Hand building, slip casting
$120 individual component
100% of the sale price will go to Gateway Rehab
In honor of Ben
I find histories—both material and cultural/social/geographical histories—to be strong sources of inspiration for my work. The history of how porcelain was developed in Europe in the early 1700s in an attempt to reproduce imported porcelain from China, the high value that it was assigned (it was known as white gold) and the way that the aura, as well as the material's actual usefulness, persists to this day, are fascinating and provide rich source material for me.
The familiarity that most people have with porcelain, along with the meanings we ascribe to it—as a symbol of cleanliness, purity, refinement, rarity, permanence, delicacy and wealth—provide an interesting way for me to delve into a subject and to share it with an audience. I use the material familiarity, and both beauty and
humor as tools to engage an audience. Approaching concepts, subjects, and histories in this way becomes a positive collaboration with the audience, as I and look at and try to understand a historical event and how it shaped the landscape or culture today, or a subject (like resource consumption) that has great emotional, cultural, and economic complexity.

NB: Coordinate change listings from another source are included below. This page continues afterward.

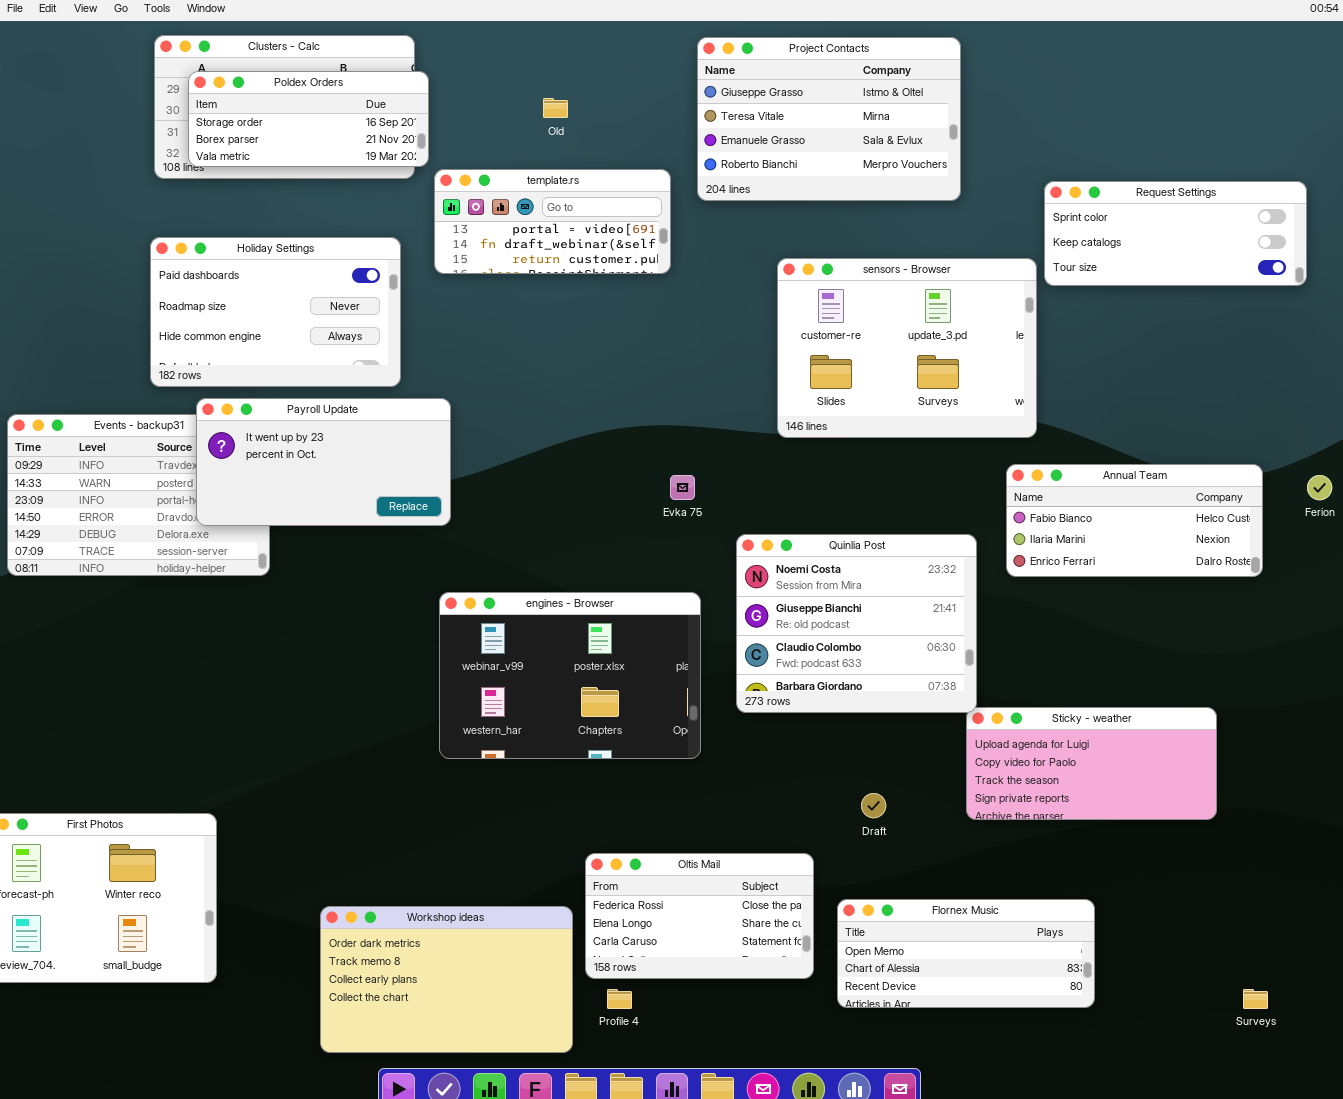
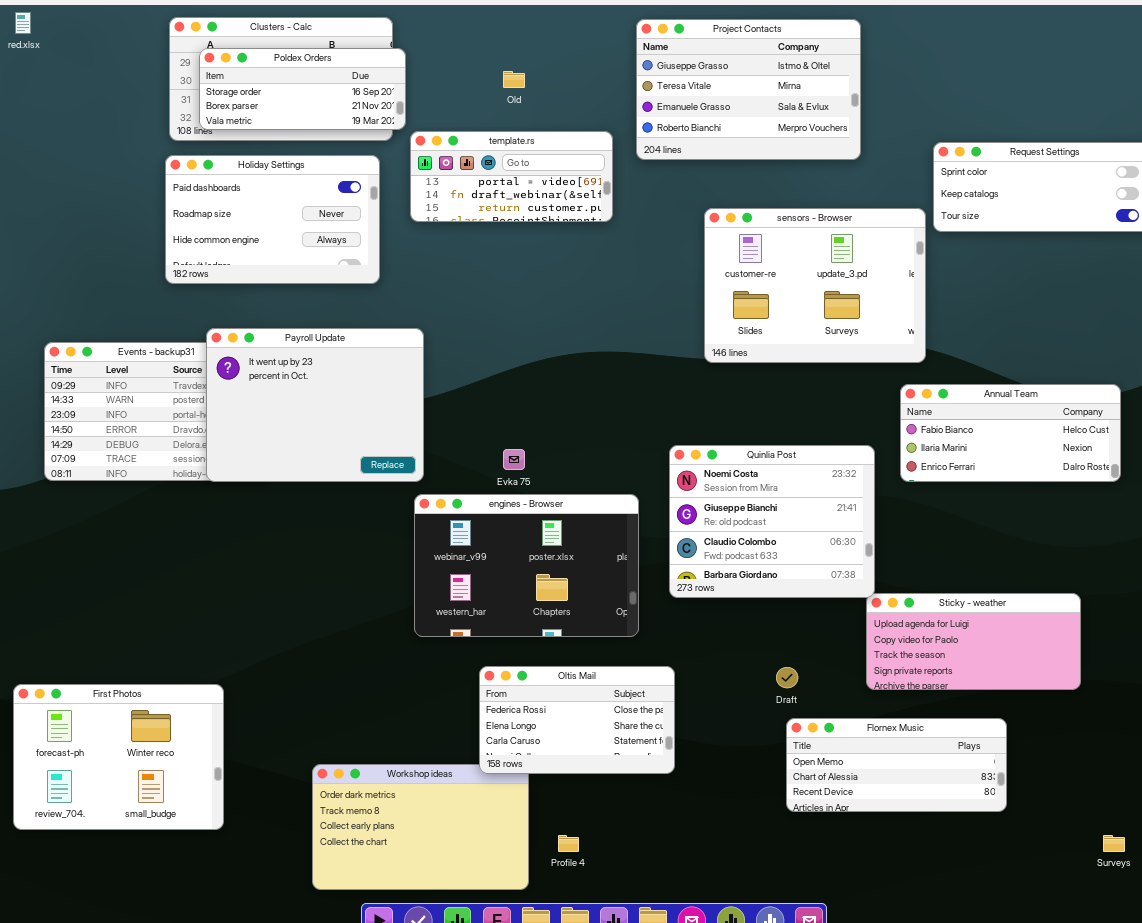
Holiday Settings: [150,237,401,387] -> [165,155,380,284], moved
Payroll Update: [196,398,451,526] -> [206,328,424,482], resized
Evka 75: [670,475,695,500] -> [503,449,525,470], moved
Oltis Mail: [585,853,814,979] -> [479,666,675,774], moved
Flornex Music: [837,899,1095,1008] -> [786,718,1007,812], moved

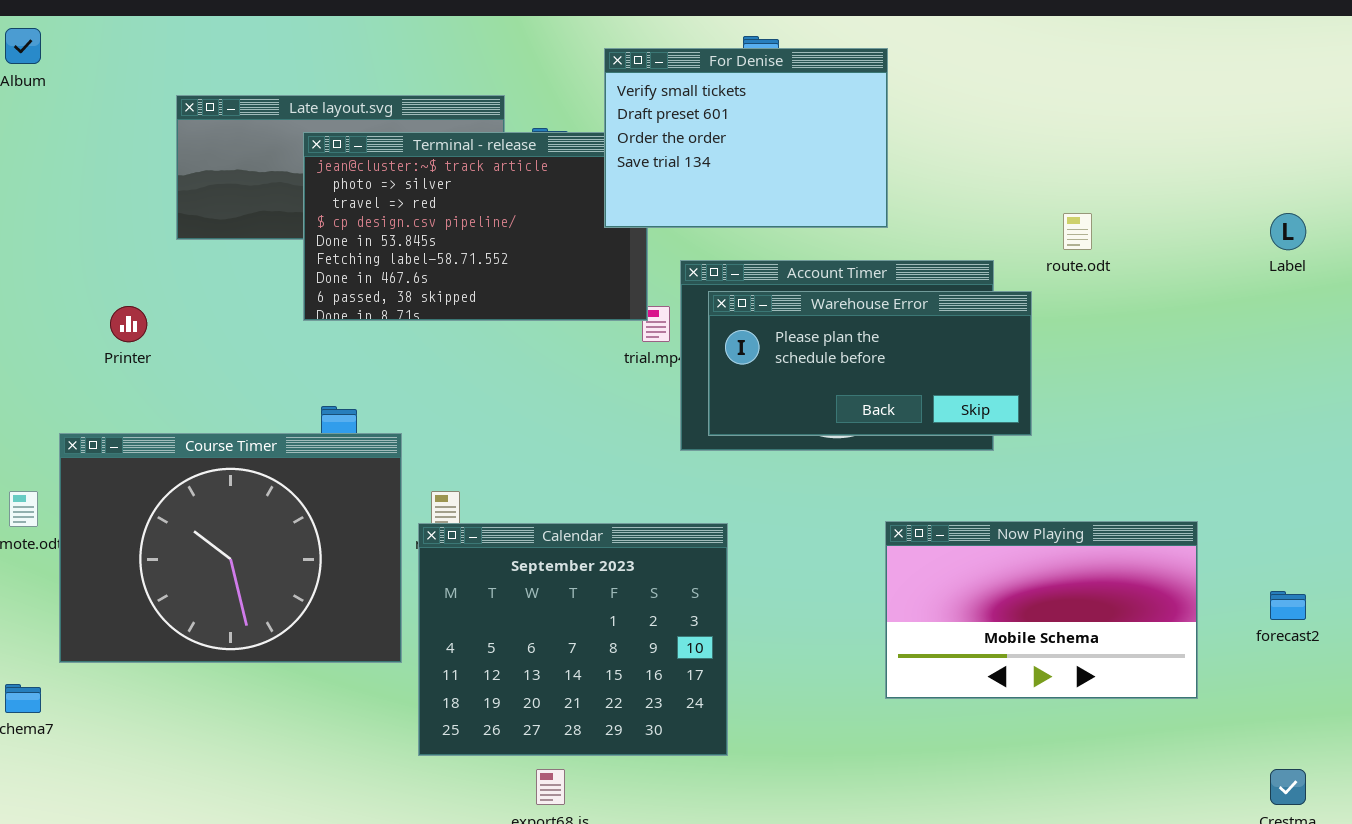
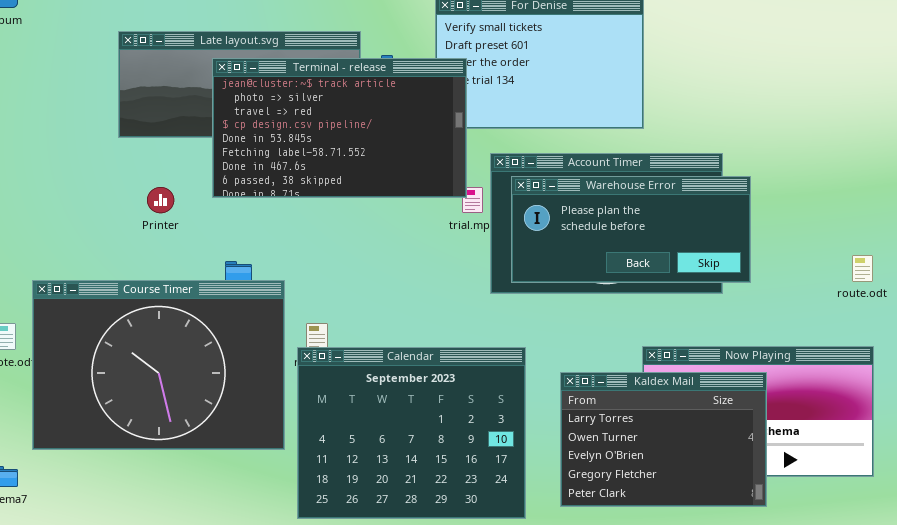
Terminal - release: [303,132,648,321] -> [212,58,467,198], raised
route.odt: [1063,213,1092,250] -> [852,255,873,282], moved
Printer: [110,306,147,342] -> [147,187,174,213], moved
Kaldex Mail: none -> [560,372,767,507], opened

The works that I make are visual poems that explore an idea or subject, try to reflect on it, and remain open and hopeful. The rich symbolism and allure, and cultural complexity associated with porcelain provides me with opportunities to explore, map out, and respond to other histories as well, personal or universal; histories that are not easily described by words alone due to the intense emotion that surrounds them. I create objects and installations, many of which could be described as abstracted layered maps, combining political boundaries with a tracking of people's voluntary or involuntary movement and reaction to these boundaries, my own emotional response to the particulars of the history I am researching, and in some cases the responses of viewers, whom I want to engage in a dialog.
Jessica Knapp received a BFA in Crafts with a Ceramics Specialization and a BA in English: Professional Writing from Kutztown University and an MFA in Ceramics from the University of Colorado, Boulder. After working as a resident artist at San Diego State University, she spent almost two years as a resident artist at the Zentrum Für Keramik in Berlin, Germany, funded by a German Chancellor Fellowship awarded by the Alexander von Humboldt Foundation.
After returning to the US, she taught at Denison University as a visiting professor and is currently editor for Ceramics Monthly and associate editor for Pottery Making Illustrated magazines, in addition to maintaining a studio practice.
In addition to a solo exhibition in Berlin, her work has been included in numerous two-person and group exhibitions in the US and internationally.